● **THE TASK**:
Set down again exactly the lines of the listing below that fall between the line holding "- Undo the puffy" and the line holding "key(ctrl+y)", inclusive.

● **DATA TO EXAMINE**:
_ _ _

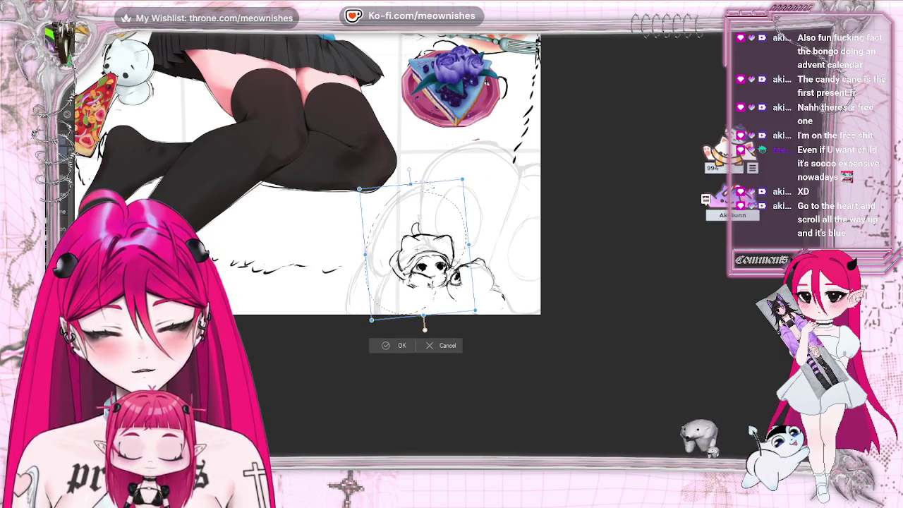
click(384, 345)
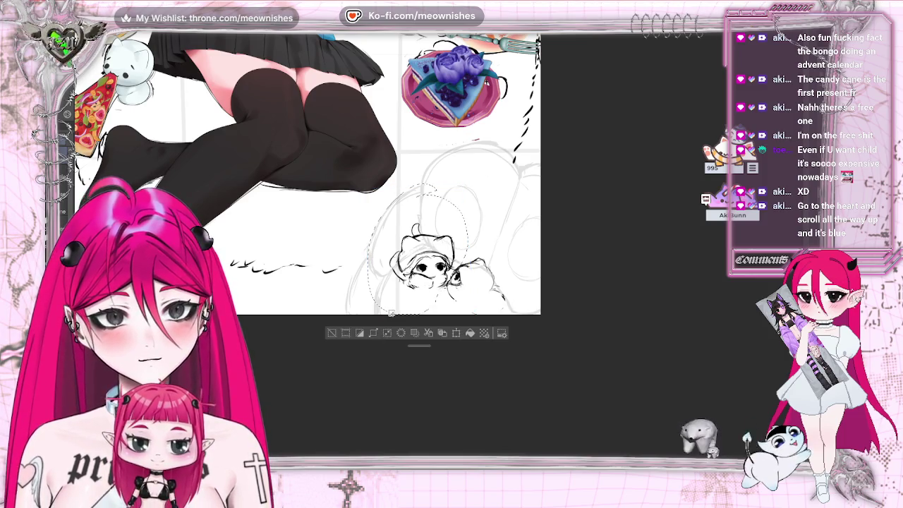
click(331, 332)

_ _ _

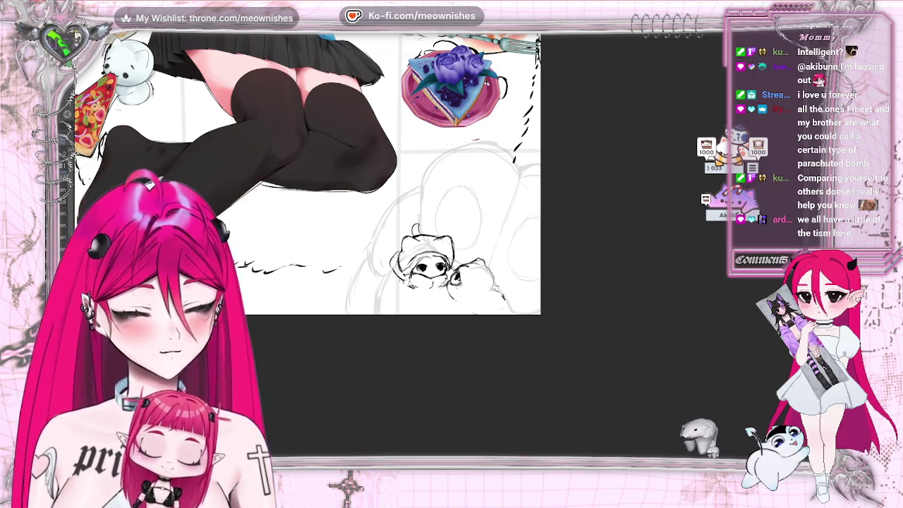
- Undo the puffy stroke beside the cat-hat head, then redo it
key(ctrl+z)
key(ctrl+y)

_ _ _

● **OUTPUT FOR THIS EXERCISE**:
- Undo the puffy stroke beside the cat-hat head, then redo it
key(ctrl+z)
key(ctrl+y)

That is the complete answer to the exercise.